■ **Task A**
In the rows below, express the lines starting at the one containing "Detect all objects" and ending at the one containing "road: (442, 255)" as a JSON list of strings, one string per line, with blank lines omitted.

■ **Text passage**
+===+
Smith v. Donald et al
REPORT AND RECOMMENDATION and ORDER: Magistrate Judge GRANTS 1 MOTION for Leave to Proceed in forma pauperis, RECOMMENDS dismissing 2 COMPLAINT. Objections to R&R due by 6/30/2017. Signed by Magistrate Judge Kimberly A. Jolson on 6/16/2017. (ew)(This document has been sent by regular mail to the party(ies) listed in the NEF that did not receive electronic notification.)
UNITED STATES DISTRICT COURT
SOUTHERN DISTRICT OF OHIO
Case No. 2:17-CV-00496-GCS
JUDGE GEORGE C. SMITH
Magistrate Judge Jolson
JUDGE JOHN DONALD, et al.,
REPORT AND RECOMMENDATION AND ORDER
Plaintiff Charmane Smith, a Tennessee resident who is proceeding without the assistance
of counsel, brings this action against Judge John Donald, Attorney Timothy L. Edington,
Comenity Bank, and World Financial Network Bank. This matter is before the undersigned for
consideration of Plaintiff’s Motion for Leave to Proceed in forma pauperis (Doc. 1) and the
initial screen of Plaintiff’s Complaint under 28 U.S.C. § 1915(e)(2).
Plaintiff’s request to proceed in forma pauperis is GRANTED. All judicial officers who
render services in this action shall do so as if the costs had been prepaid. 28 U.S.C . § 1915(a).
Furthermore, having performed an initial screen and for the reasons that follow, it is
RECOMMENDED that the Court DISMISS Plaintiff’s claims.
Because Plaintiff is proceeding in forma pauperis, the Court must dismiss the Complaint,
or any portion of it, that is frivolous, malicious, fails to state a claim upon which relief can be
granted, or seeks monetary relief from a defendant who is immune from such relief. 28 U.S.C.
+===+
Data records
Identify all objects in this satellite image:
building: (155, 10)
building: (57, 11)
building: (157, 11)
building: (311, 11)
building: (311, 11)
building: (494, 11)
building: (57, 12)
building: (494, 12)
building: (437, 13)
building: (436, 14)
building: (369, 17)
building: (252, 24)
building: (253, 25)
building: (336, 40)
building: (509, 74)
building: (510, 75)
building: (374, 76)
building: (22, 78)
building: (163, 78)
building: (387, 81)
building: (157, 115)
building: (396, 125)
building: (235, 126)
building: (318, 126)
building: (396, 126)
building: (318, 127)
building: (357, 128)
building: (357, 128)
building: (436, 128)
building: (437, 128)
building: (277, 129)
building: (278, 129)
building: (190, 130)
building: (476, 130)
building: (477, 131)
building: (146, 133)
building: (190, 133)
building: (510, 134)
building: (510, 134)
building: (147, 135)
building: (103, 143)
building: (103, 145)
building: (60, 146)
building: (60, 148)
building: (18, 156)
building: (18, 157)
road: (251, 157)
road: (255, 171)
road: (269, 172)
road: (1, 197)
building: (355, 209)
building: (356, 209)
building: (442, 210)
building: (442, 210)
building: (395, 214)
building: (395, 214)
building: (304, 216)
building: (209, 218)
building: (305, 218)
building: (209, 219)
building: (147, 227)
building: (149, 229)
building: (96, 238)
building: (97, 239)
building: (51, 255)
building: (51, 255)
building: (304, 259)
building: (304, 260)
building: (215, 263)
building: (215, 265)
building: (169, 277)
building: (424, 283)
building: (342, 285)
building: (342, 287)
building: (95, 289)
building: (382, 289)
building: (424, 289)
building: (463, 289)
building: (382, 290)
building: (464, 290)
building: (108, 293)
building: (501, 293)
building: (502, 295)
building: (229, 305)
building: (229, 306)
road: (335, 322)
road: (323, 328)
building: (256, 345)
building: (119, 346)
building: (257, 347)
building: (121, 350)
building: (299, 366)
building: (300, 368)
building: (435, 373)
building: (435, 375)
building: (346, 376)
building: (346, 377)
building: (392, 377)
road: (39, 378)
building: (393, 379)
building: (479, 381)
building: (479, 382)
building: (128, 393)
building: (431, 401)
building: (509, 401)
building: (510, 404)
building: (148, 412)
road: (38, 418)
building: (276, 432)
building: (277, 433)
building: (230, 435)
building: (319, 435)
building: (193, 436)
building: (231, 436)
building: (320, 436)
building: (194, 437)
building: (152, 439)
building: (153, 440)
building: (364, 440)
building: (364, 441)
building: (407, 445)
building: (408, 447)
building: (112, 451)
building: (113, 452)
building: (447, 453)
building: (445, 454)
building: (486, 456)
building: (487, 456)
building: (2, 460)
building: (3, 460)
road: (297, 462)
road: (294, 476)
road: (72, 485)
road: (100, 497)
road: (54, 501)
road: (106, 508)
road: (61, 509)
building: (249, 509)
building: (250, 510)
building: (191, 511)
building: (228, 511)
+===+
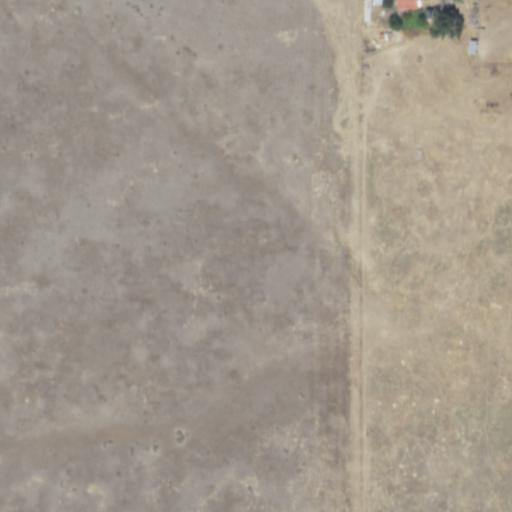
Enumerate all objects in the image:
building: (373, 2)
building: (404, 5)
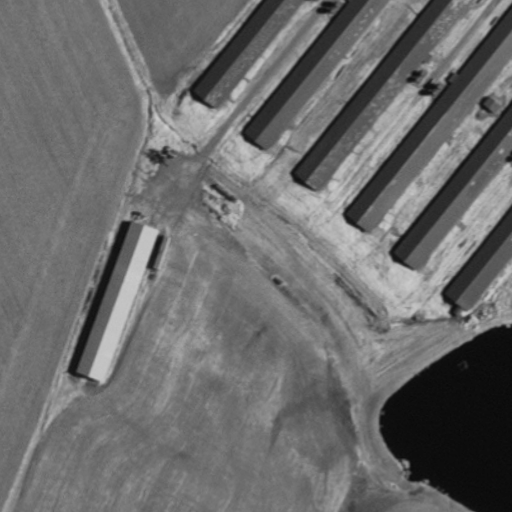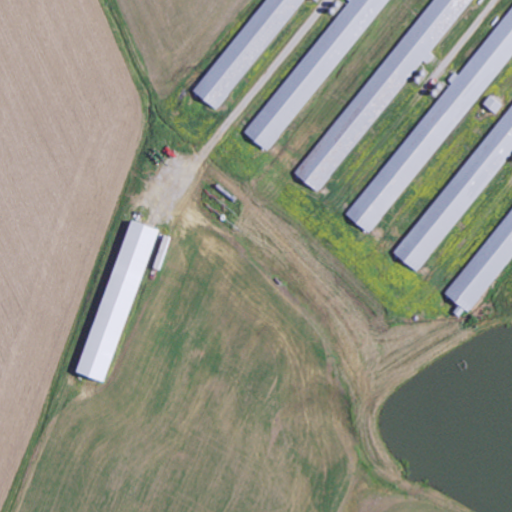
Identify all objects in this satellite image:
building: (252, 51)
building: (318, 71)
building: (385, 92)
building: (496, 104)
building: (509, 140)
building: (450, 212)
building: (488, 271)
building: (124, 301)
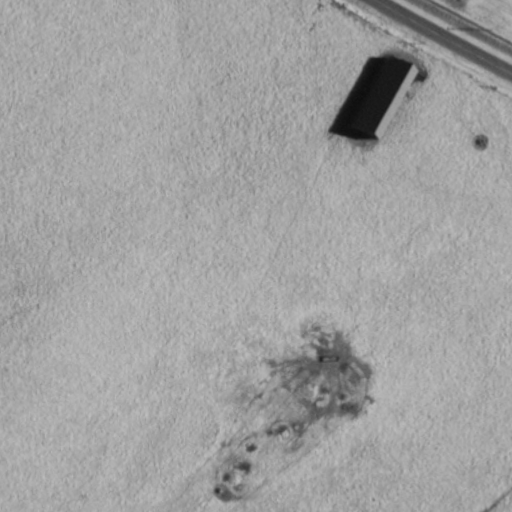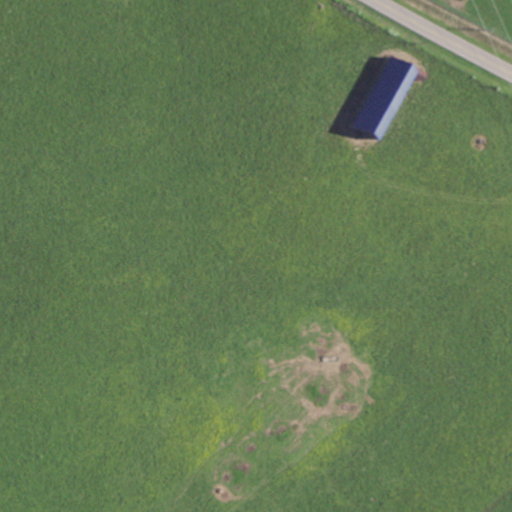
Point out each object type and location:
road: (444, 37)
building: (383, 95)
+===+
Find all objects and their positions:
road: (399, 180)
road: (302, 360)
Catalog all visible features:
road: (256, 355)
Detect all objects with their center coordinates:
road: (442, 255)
+===+
■ **Task B**
From the court report above, retype the passage starting at "Because Plaintiff is" and ending at "relief. 28 U.S.C.".

■ **Written reply A**
[
  "Detect all objects with their center coordinates:",
  "road: (442, 255)"
]

■ **Written reply B**
Because Plaintiff is proceeding in forma pauperis, the Court must dismiss the Complaint,
or any portion of it, that is frivolous, malicious, fails to state a claim upon which relief can be
granted, or seeks monetary relief from a defendant who is immune from such relief. 28 U.S.C.